Constituição de 1988 acabou com a censura no Brasil

Nos primeiros tempos da TV Cabo Branco (1987/1988), convivíamos com uma visita diária de um funcionário da Polícia Federal.

A programação das emissoras de televisão ainda estava sob censura, e ele cuidava disso.

Promulgada a nova Constituição, em outubro de 1988, recebemos a última visita dele.

Nosso editor chefe, Erialdo Pereira, me chamou à sua sala e, diante do cara da PF, disse:

Hoje é um dia histórico! A censura acabou!

Constituição de 1988 acabou com a censura no Brasil

Vou lembrar de um filme. Nele, Jesus Cristo desce da cruz, abre mão da condição de filho de Deus, casa, tem filhos e envelhece como um homem comum. O diretor é um homem de formação católica. O filme é A Última Tentação de Cristo, de Martin Scorsese.

Lembro de outro filme. A meiga e doce Rosemary está grávida. Coisas estranhas começam a acontecer, envolvendo o marido e os vizinhos, um casal de velhinhos. Eles são de uma seita demoníaca? O bebê será um filho de Satã? O filme é O Bebê de Rosemary, de Roman Polansky.

Em sua nova turnê, os Rolling Stones abrem os shows com Sympathy for the Devil, um dos clássicos do repertório da banda. A música sempre está no repertório deles. Foi composta no Brasil em 1968, durante umas férias de Mick Jagger e Keith Richards, e é considerada um samba.

Esses exemplos estão aqui por causa de um projeto do deputado Marco Feliciano.
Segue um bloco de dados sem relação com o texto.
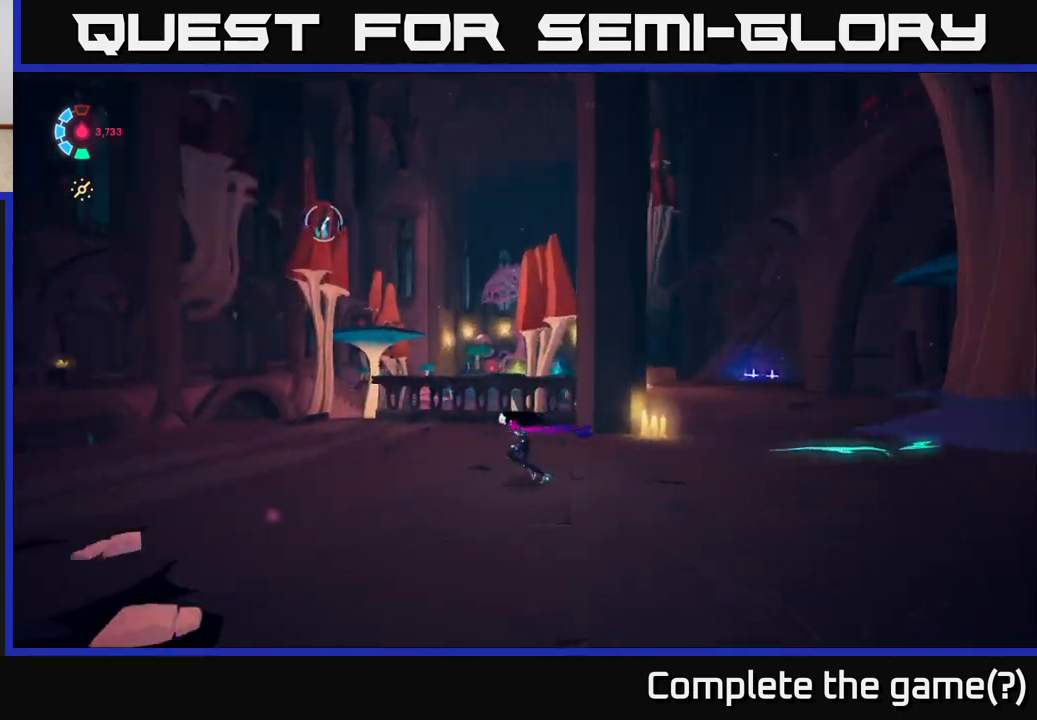
{"buttons": ["L2"], "left_stick": "up-left", "right_stick": "center", "events": [[33, "L2", "down"], [150, "left_stick", "left"], [217, "right_stick", "center"], [467, "left_stick", "up-left"]]}
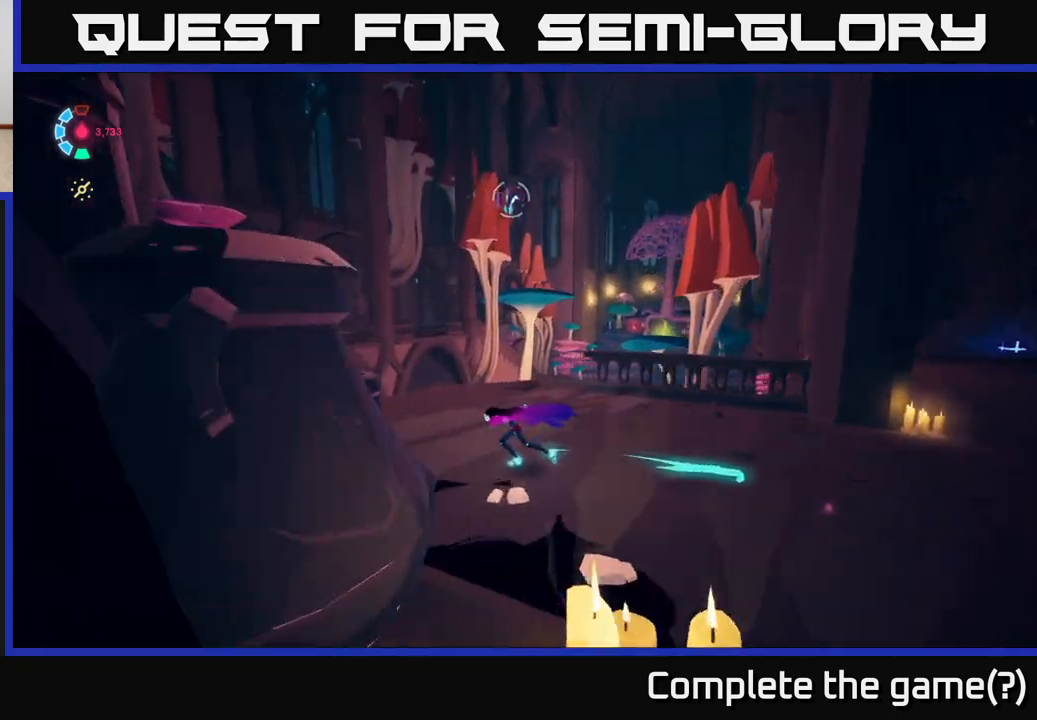
{"buttons": ["L2"], "left_stick": "left", "right_stick": "right", "events": [[167, "right_stick", "right"], [350, "left_stick", "left"]]}
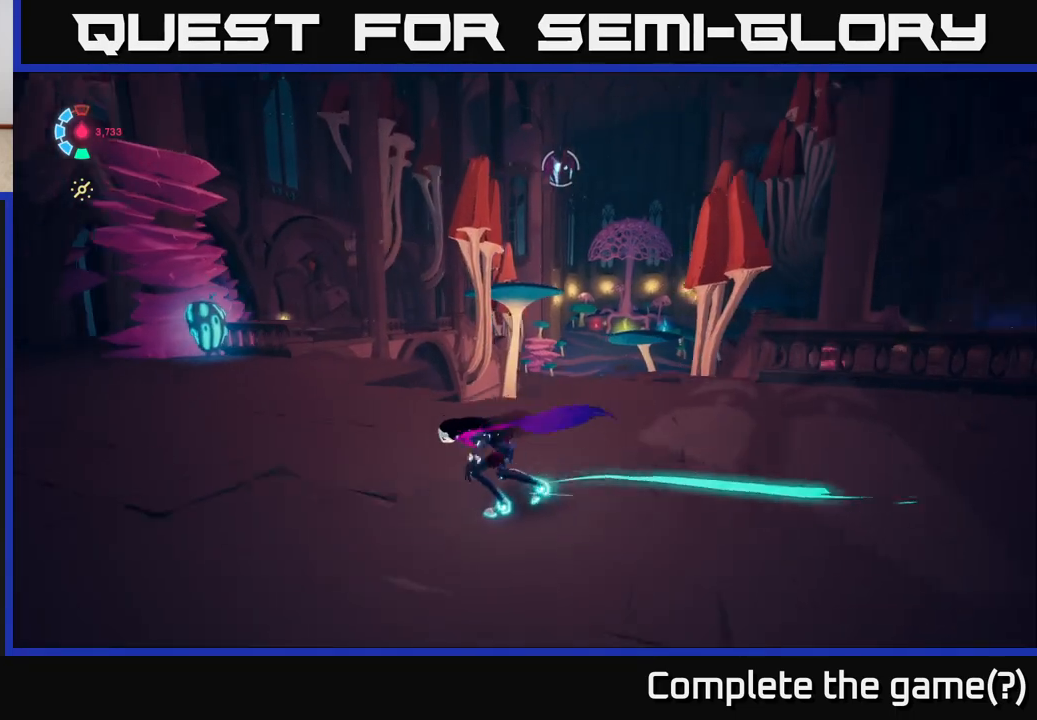
{"buttons": ["L2"], "left_stick": "up-left", "right_stick": "right", "events": [[67, "left_stick", "up-left"], [100, "right_stick", "up"], [150, "right_stick", "up-left"], [333, "right_stick", "center"], [483, "right_stick", "right"]]}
Diz assim:

2º. Não será permitido que a programação de TV, cinema, DVD, jogos eletrônicos e de interpretação – RPG, exibições ou apresentações ao vivo abertas ao público, tais como as circenses, teatrais e shows musicais, profanem símbolos sagrados.”

Poderemos rever A Última Tentação de Cristo?

Poderemos rever O Bebê de Rosemary?

Poderemos ir ao show dos Rolling Stones?

O projeto do deputado Feliciano é muito amplo. Muito subjetivo. Muitíssimo perigoso. Restaura a censura (ou parte dela). Rasga a nossa Constituição.

Deve ser inserido nessa escalada de obscurantismo que estamos testemunhando no Brasil.

De um lado (e principalmente desse lado), a truculência da direita.

Do outro, o politicamente correto que muitas vezes conduz a esquerda em direção à censura.

Um debate que, certamente, será inserido na campanha eleitoral de 2018. E com chances enormes de conquistar expressivas fatias da população.

Vou fechar recorrendo ao “livrinho” do qual não devemos nos afastar:

“é livre a expressão da atividade intelectual, artística, científica e de comunicação, independentemente de censura ou licença”

“é vedada toda e qualquer censura de natureza política, ideológica e artística” 

O Brasil não tem censura!

O Brasil tem liberdade de imprensa!

São conquistas fundamentais do nosso processo civilizatório!